12 We hypothesized that PE could modulate the cytokine storm during the early stage of SFTS, preventing progression to MOD and thereby leading to favorable outcomes. This was why PE cases were subdivided into early PE and late PE groups. According to multivariate analyses in the present study, PE implementation (as a whole) was not associated with mortality, whereas early PE implementation was identified as an inverse risk factor for mortality. This finding suggests that PE may play an important role in the early stage of illness, which can maximize its survival benefits in SFTS patients.
Several SFTS cases who were successfully treated with PE have been reported in Korea.
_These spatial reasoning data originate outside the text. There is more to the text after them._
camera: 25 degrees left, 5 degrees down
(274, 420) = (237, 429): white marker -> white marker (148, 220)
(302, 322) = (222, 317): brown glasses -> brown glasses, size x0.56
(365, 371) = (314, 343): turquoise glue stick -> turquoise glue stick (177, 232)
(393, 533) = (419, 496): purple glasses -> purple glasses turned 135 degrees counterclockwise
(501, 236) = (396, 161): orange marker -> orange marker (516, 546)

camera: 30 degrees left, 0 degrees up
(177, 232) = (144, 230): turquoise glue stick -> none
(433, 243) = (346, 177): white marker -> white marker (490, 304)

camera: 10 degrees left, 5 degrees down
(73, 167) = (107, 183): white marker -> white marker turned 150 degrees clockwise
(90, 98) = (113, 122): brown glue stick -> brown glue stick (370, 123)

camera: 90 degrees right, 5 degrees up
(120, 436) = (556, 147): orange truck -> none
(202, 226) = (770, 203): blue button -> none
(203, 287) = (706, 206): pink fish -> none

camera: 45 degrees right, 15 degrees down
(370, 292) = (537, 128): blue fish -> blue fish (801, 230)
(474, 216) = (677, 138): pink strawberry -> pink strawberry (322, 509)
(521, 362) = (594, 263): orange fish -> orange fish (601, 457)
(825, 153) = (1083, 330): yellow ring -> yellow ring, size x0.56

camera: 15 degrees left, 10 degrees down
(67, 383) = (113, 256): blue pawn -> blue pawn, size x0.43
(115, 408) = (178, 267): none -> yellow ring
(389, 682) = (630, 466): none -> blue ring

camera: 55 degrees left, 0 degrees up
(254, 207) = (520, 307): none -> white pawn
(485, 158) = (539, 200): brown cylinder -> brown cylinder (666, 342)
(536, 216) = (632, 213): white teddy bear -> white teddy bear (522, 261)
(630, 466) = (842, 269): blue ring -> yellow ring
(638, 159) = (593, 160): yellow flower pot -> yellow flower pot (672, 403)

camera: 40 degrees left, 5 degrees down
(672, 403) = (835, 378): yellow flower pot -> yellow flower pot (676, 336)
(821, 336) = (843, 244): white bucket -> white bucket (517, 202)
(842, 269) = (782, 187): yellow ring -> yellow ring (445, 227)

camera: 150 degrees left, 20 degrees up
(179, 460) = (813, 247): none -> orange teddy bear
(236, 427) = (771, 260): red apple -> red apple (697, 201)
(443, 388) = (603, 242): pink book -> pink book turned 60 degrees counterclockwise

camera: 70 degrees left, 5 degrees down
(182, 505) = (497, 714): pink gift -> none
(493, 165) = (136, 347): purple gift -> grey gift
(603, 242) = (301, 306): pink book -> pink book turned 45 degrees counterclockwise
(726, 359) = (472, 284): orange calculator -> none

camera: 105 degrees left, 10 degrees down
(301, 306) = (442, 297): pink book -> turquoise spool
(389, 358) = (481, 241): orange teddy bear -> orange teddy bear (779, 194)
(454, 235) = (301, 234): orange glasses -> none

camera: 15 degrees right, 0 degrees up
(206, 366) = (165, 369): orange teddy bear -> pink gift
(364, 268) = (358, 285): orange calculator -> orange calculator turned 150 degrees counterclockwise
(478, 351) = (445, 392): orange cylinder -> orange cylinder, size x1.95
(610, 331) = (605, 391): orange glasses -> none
131415 There is no consensus yet on whether PE can improve the clinical outcomes of SFTS patients, in whom PE should be implemented, or when PE should be initiated. The present study aimed to answer these questions. In the present study, PE implementation exerted no favorable effect on in-hospital mortality or 30-day survival rate. In the subgroup analyses, early PE cases showed a longer survival than non-PE cases (
p=0.044). Because of the small sample size, however, the significant difference in survival time was no longer apparent after correcting for multiple comparisons between subgroups. In addition, the present study was retrospective and non-randomized in nature; thus, it may have been affected by selection bias. The presence of one or more comorbidities was more common in the non-PE group than in the early PE group. In addition, the mean age of the non-PE group was slightly higher than those of the PE and early PE groups, although the difference was not significant. Such minor differences in baseline characteristics between subgroups may have affected the clinical outcomes. Finally, as PE implementation depended entirely on the clinical judgments of the attending physicians, cases with self-limiting SFTS may have been included in the PE or early PE group.
In summary, the results of the present study highlighted an inverse association between early PE implementation and 30-day mortality, which may provide rationale for the early use of PE in SFTS patients. To overcome the limitations of the present study, larger randomized trials with early PE implementation in high-risk SFTS patients for death are needed.